There are also downsides of doing tone mapping in custom resolve step just after the rendering. If you write the tone mapped colors to the render target, it's no longer linear, so you can't use hardware alpha blending anymore for transparencies or particles. You can sidestep this by rendering the transparencies to off-screen buffers and combining the results, but it will cost extra. Also in post process shaders you need to first convert the color value back to linear space and at the end of the shader convert it to tone mapped space. The extra ALU cost can be quite big (especially if you do your tone mapping for luminance and need to separate/rebuild the chroma every time).
Writing linear values to the render target is of course also possible (and I expect this is the way you handle it). Custom resolve: Tone map all MSAA samples, average the tone mapped values, inverse tone map the average value and write it to render target. This is less correct, but doesn't need repeated tone mapping / inverse tone mapping steps later. I suspect this looks good in most cases (especially if the post processing pipeline is simple), but when you start adding lots of atmospheric effects (fog, volumetrics, etc) the error will get worse (as the linear assumption doesn't hold for the MSAA edge pixels). But it shouldn't be that bad, since the absolute worst case is that the object edge gets one pixel narrower or wider (and you lose antialiasing for that edge). Not a biggie, unless it happens often. I would be more worried about losing the antialiased edges because of the transparencies (and volume fog rendering). If you have lots of big flying soft fog particles around, the image will pretty much lose all antialiasing.
I don't personally like modern forward rendering techniques (Forward+ descendants) in general, because you need do a depth pre-pass. This doubles your geometry cost.

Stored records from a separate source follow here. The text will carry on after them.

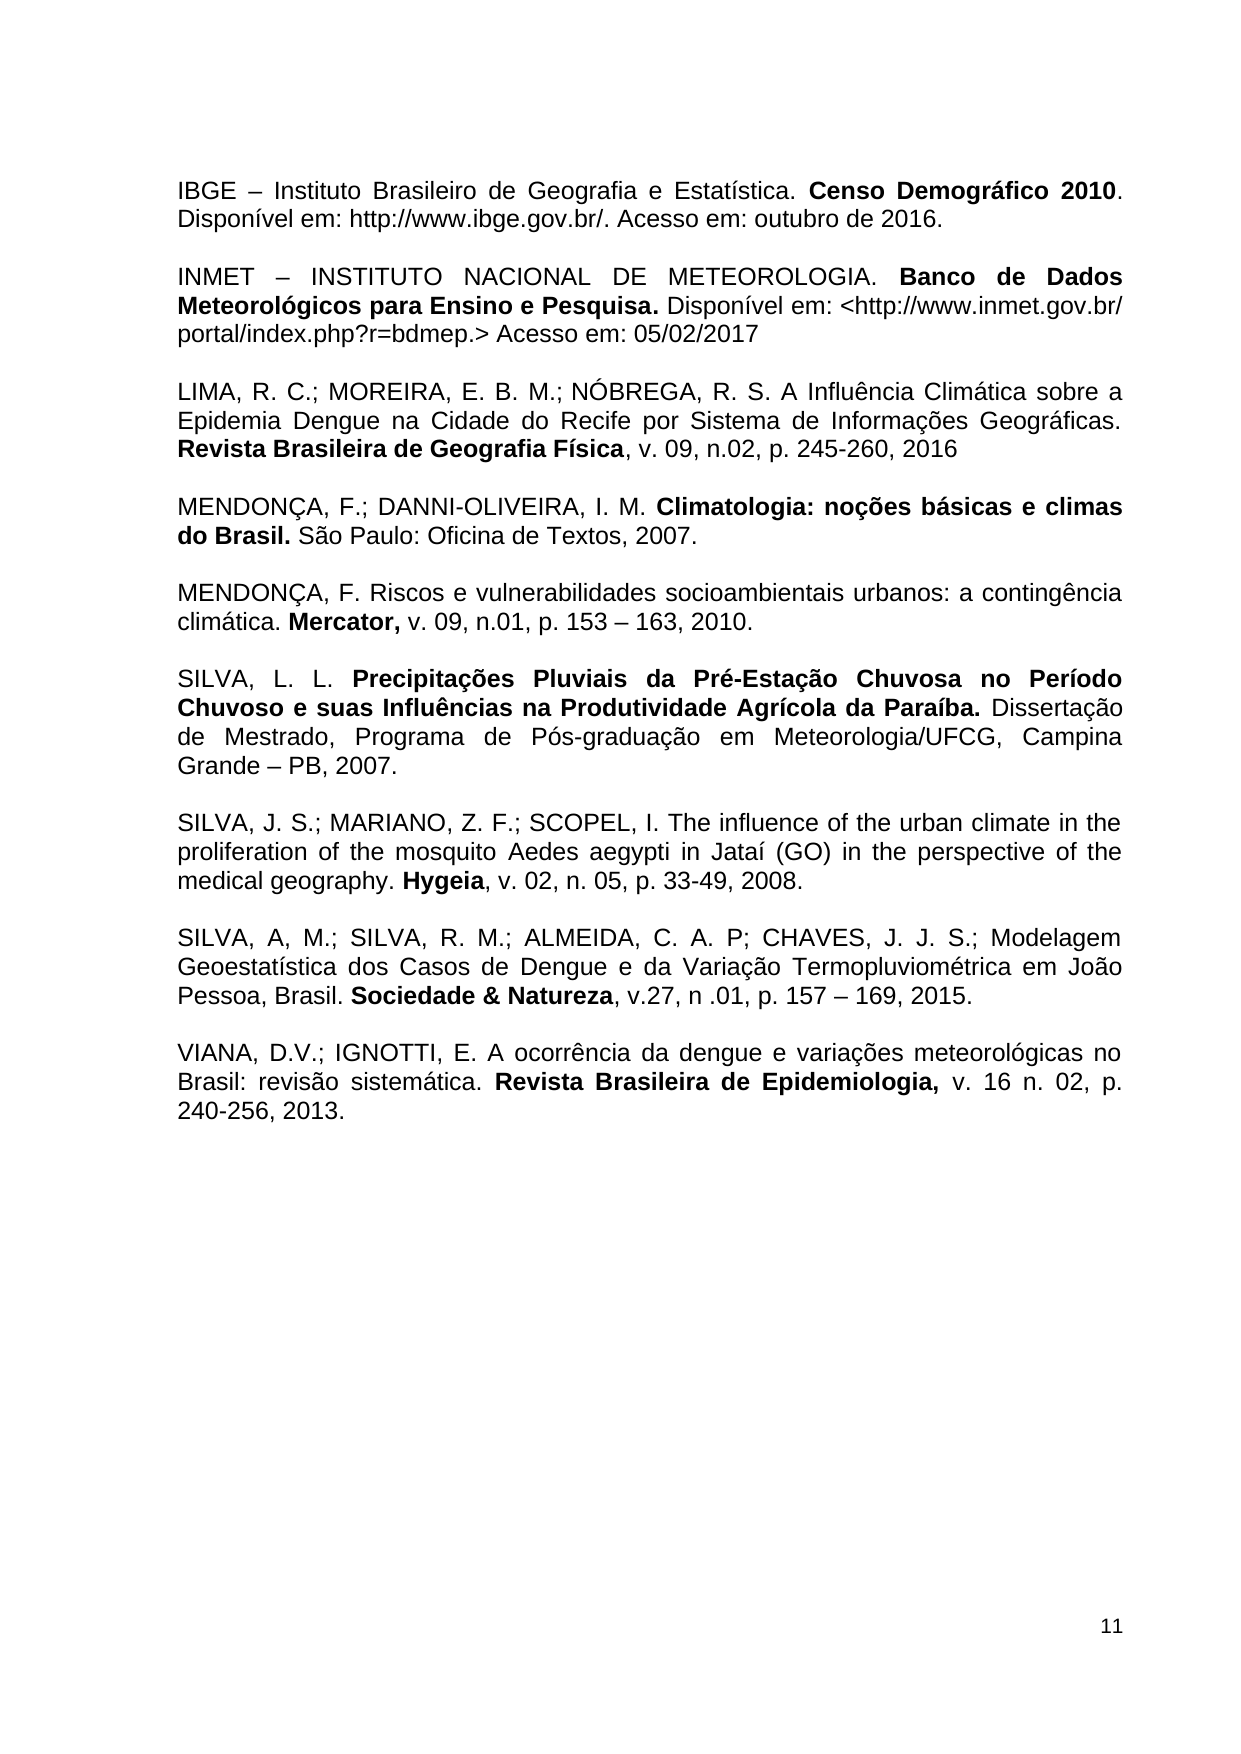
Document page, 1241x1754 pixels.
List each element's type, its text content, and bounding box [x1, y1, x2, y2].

text IBGE – Instituto Brasileiro de Geografia e Estatística. Censo Demográfico 2010. Disponível em: http://www.ibge.gov.br/. Acesso em: outubro de 2016. [177, 176, 1123, 233]
text VIANA, D.V.; IGNOTTI, E. A ocorrência da dengue e variações meteorológicas no Brasil: revisão sistemática. Revista Brasileira de Epidemiologia, v. 16 n. 02, p. 240-256, 2013. [177, 1038, 1123, 1124]
text SILVA, J. S.; MARIANO, Z. F.; SCOPEL, I. The influence of the urban climate in the proliferation of the mosquito Aedes aegypti in Jataí (GO) in the perspective of the medical geography. Hygeia, v. 02, n. 05, p. 33-49, 2008. [177, 808, 1123, 894]
text SILVA, L. L. Precipitações Pluviais da Pré-Estação Chuvosa no Período Chuvoso e suas Influências na Produtividade Agrícola da Paraíba. Dissertação de Mestrado, Programa de Pós-graduação em Meteorologia/UFCG, Campina Grande – PB, 2007. [177, 664, 1123, 779]
text LIMA, R. C.; MOREIRA, E. B. M.; NÓBREGA, R. S. A Influência Climática sobre a Epidemia Dengue na Cidade do Recife por Sistema de Informações Geográficas. Revista Brasileira de Geografia Física, v. 09, n.02, p. 245-260, 2016 [177, 434, 1123, 463]
text MENDONÇA, F. Riscos e vulnerabilidades socioambientais urbanos: a contingência climática. Mercator, v. 09, n.01, p. 153 – 163, 2010. [177, 578, 1123, 636]
text INMET – INSTITUTO NACIONAL DE METEOROLOGIA. Banco de Dados Meteorológicos para Ensino e Pesquisa. Disponível em: <http://www.inmet.gov.br/ portal/index.php?r=bdmep.> Acesso em: 05/02/2017 [177, 262, 1123, 348]
text SILVA, A, M.; SILVA, R. M.; ALMEIDA, C. A. P; CHAVES, J. J. S.; Modelagem Geoestatística dos Casos de Dengue e da Variação Termopluviométrica em João Pessoa, Brasil. Sociedade & Natureza, v.27, n .01, p. 157 – 169, 2015. [177, 923, 1123, 1009]
text LIMA, R. C.; MOREIRA, E. B. M.; NÓBREGA, R. S. A Influência Climática sobre a Epidemia Dengue na Cidade do Recife por Sistema de Informações Geográficas. Revista Brasileira de Geografia Física, v. 09, n.02, p. 245-260, 2016 [571, 377, 764, 406]
text MENDONÇA, F.; DANNI-OLIVEIRA, I. M. Climatologia: noções básicas e climas do Brasil. São Paulo: Oficina de Textos, 2007. [177, 492, 1123, 549]
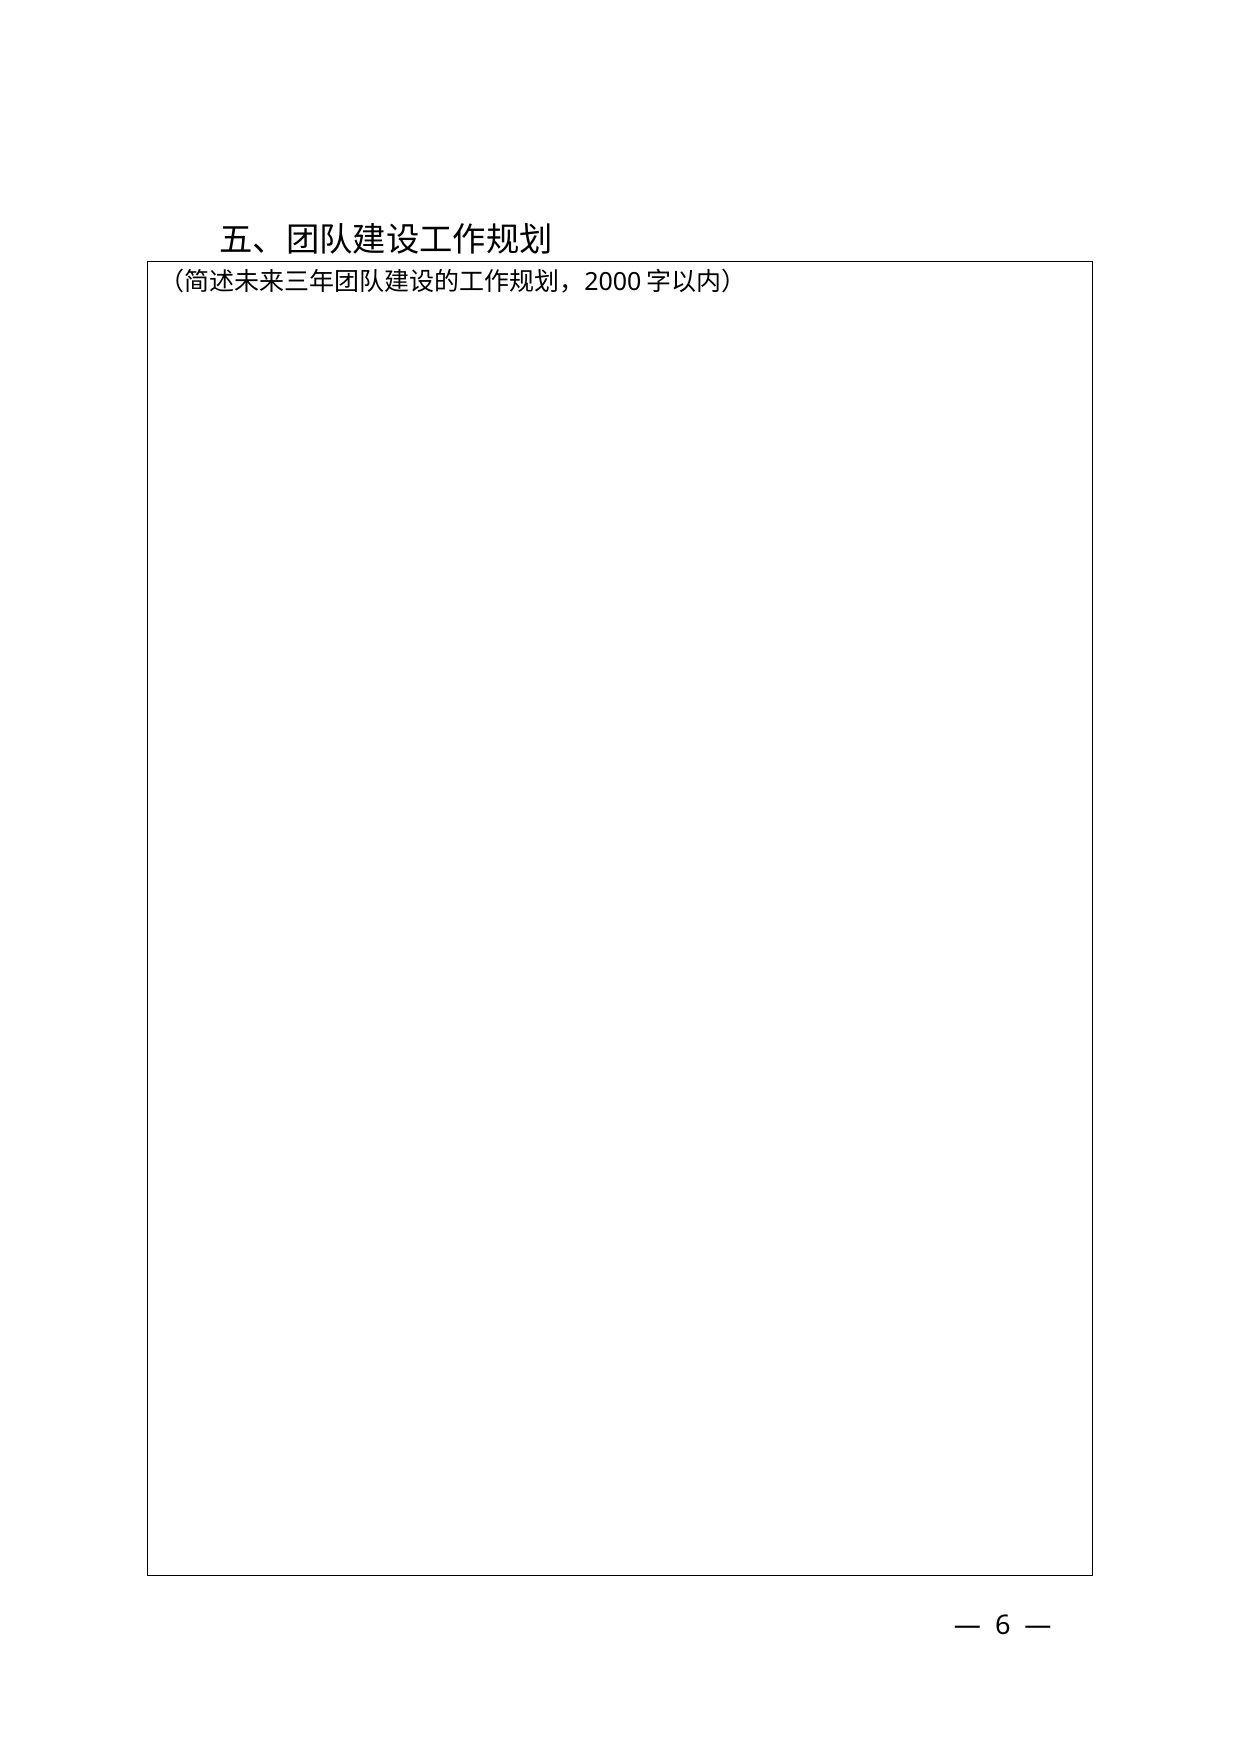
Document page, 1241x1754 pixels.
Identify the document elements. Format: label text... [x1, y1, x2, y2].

text 五、团队建设工作规划 [189, 213, 1051, 261]
table_header （简述未来三年团队建设的工作规划，2000字以内） [148, 262, 1092, 1575]
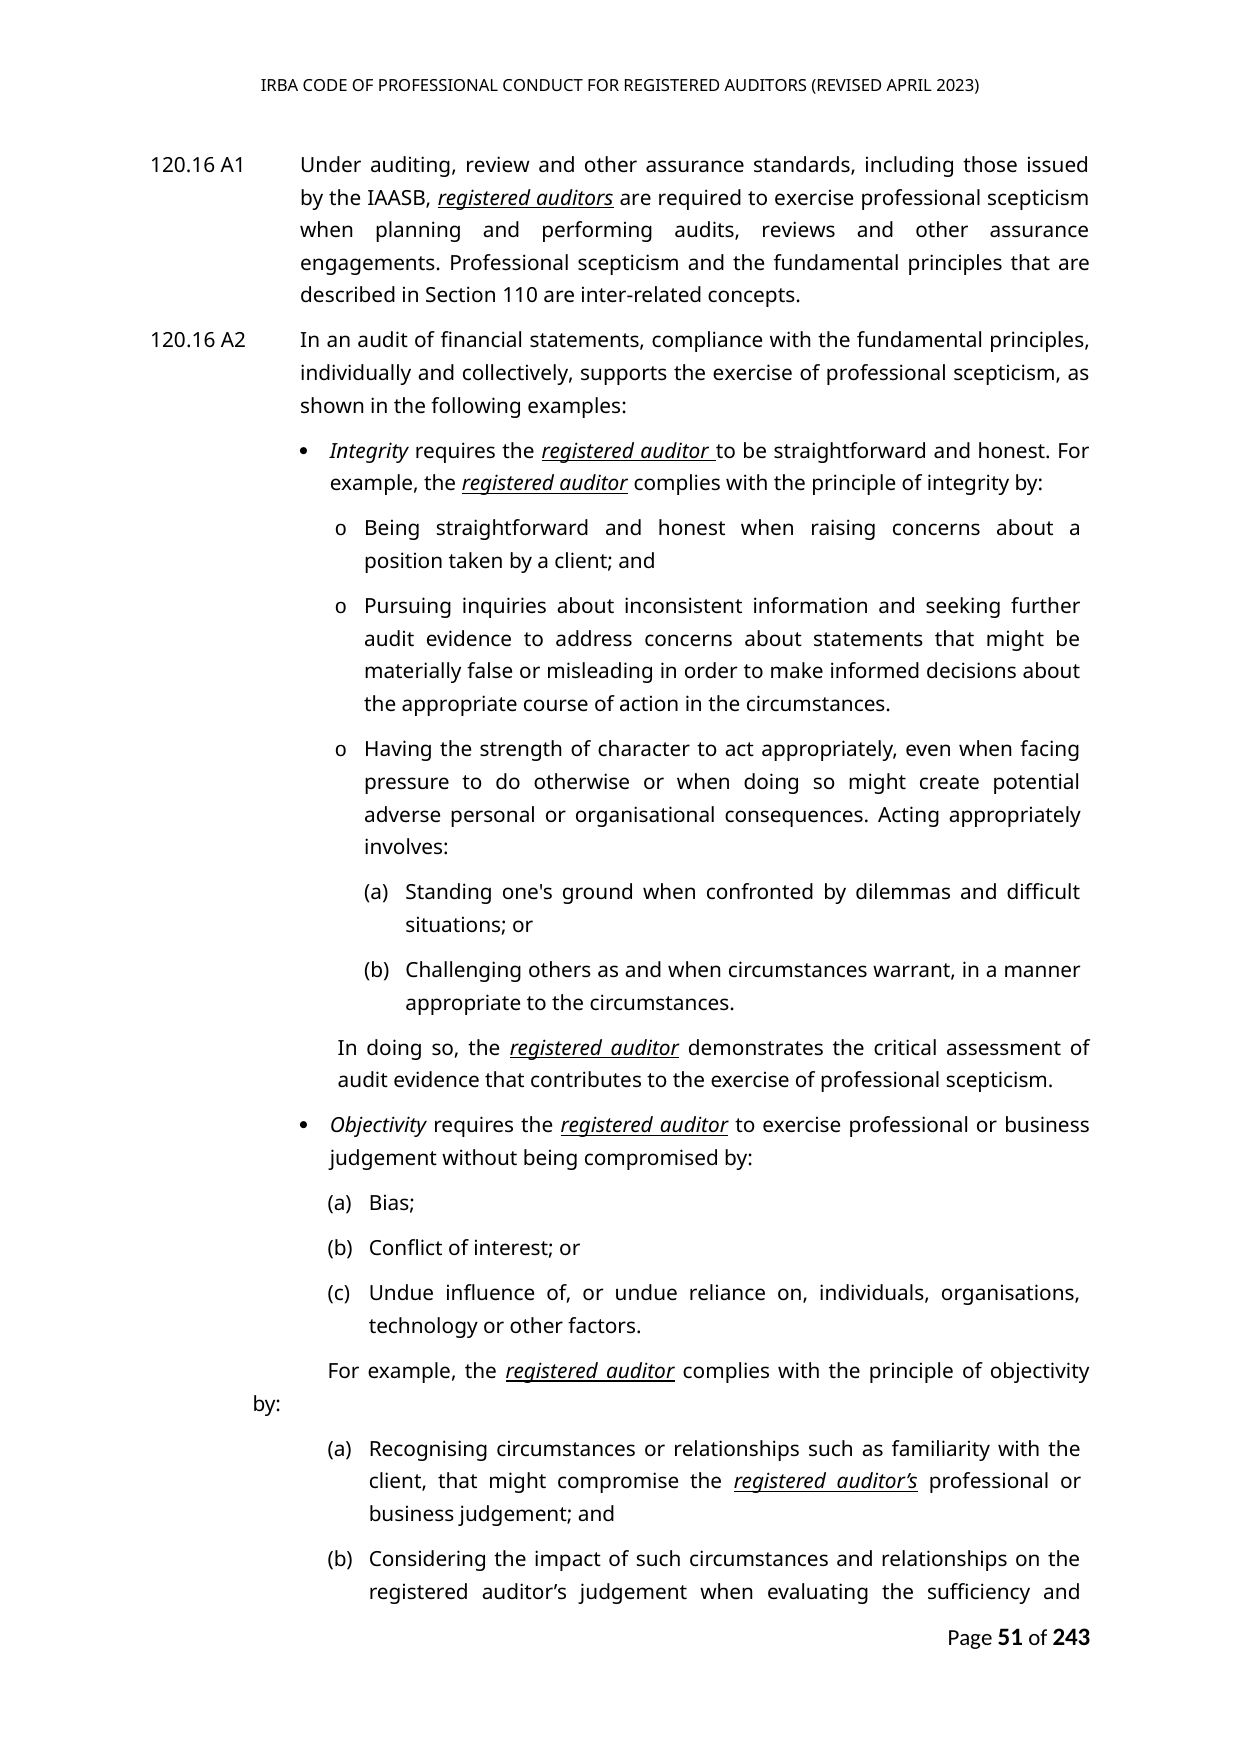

Our new (64 bpp, full fill rate) g-buffer rendering pipeline is able to render the whole g-buffer approximately as fast as a depth pre-pass would take (it's primitive setup bound). This kind of deferred rendering is very difficult to beat by forward techniques that need to render their geometry twice.
2xMSAA is not enough by itself. If you resolve the MSAA at the beginning of the pipeline, you don't have separated (sample precision) values anymore for the edges, and thus you cannot use this data to improve the PPAA quality. Deferred pipelines can combine MSAA and PPAA better. Pure 2xMSAA isn't enough anymore (it has too many problem cases).